The first line of defense for the nurse is to refuse to be bullied. This means, taking a firm stand in situations where the nurse encounters conversations or other behavior meant to bully him/her. Letting the aggressor know that the nurse understands their intention is a bold and it requires effective first reaction (Foster & Natasha, 2004). If the actions persist, the nurse may find it helpful to involve a witness during such confrontations. The nurse may then state clearly and politely that such actions as the bullying partner has taken are offensive to the nurse and that the offender should refrain from them or else the nurse may take further action.

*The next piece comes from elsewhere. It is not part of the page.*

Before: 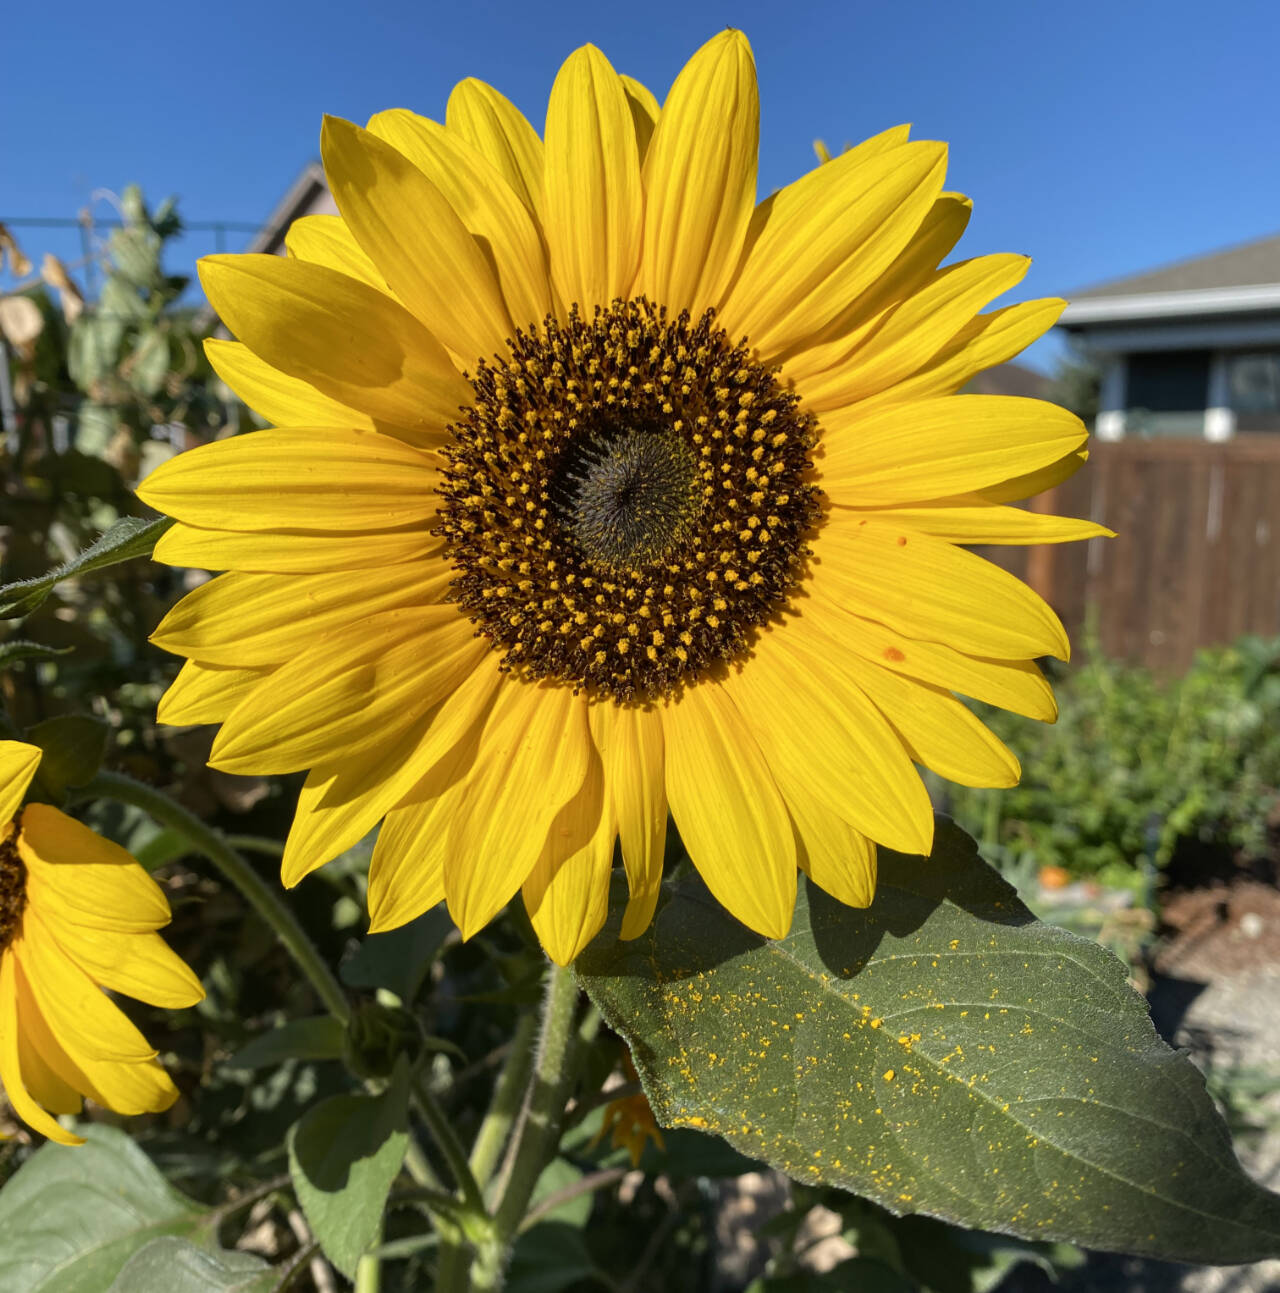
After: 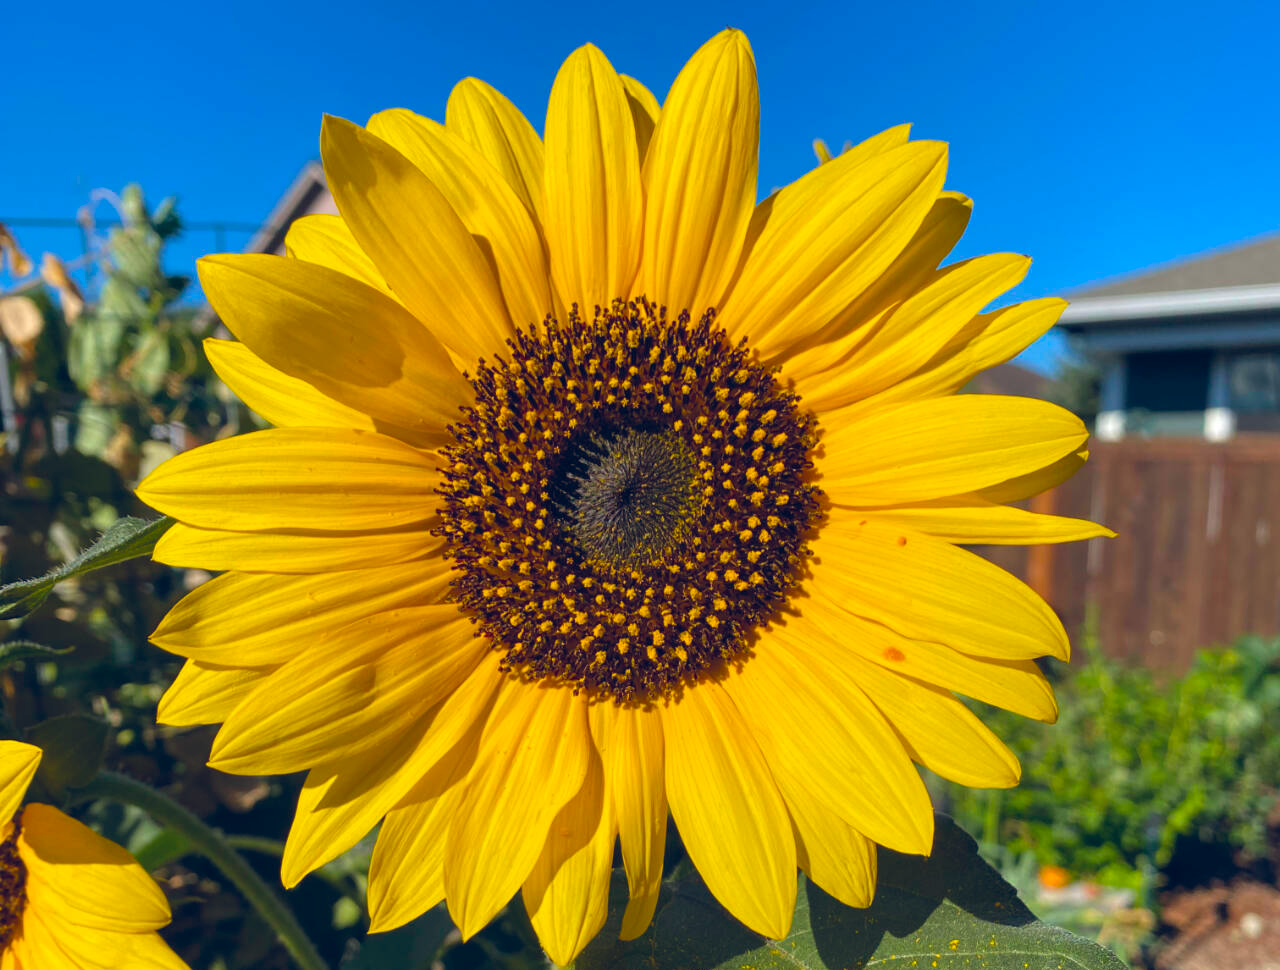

In the event that the approach above is ineffective, the nurse may involve a superior person at work, such as the department head. This is especially appropriate if the case happens at a peer level. However, in the case where a superior person is responsible for bullying the nurse, the best approach would be to use the laid down organization’s human resource policy on inappropriate behavior and involve personnel from the human resource (Glenn & Horsfall, 2010). If the nurse is unable to find support from the human resource department, then he/she may, as a last resort, involve a lawyer. At this point, the matter will obviously have gotten out of control for the institution, and caution should be taken before engaging in major decisions like lawsuits. However, such bold decisions may be inevitable in order to lay a firm non-bullying foundation in the entire nursing fraternity (McKenna, 2003).

Conclusion

The problem of nurse bullying is not only evident, but it is also major in the healthcare institutions (Smith, 2010). Nursing, being such a sensitive profession that involves emotions and care giving, is very prone to bullying. It is the role of all key parties to ensure that they play their part, to minimize, if not, to eliminate this vice that has for a longtime hindered the development of the nursing profession. In my own view, nurses should have sufficient conflict handling skills such as standing firm in a polite manner as they work, and cultivating self-dignity. Moreover, workers should respect each other and nurses managers should give similarly respect their junior staffs.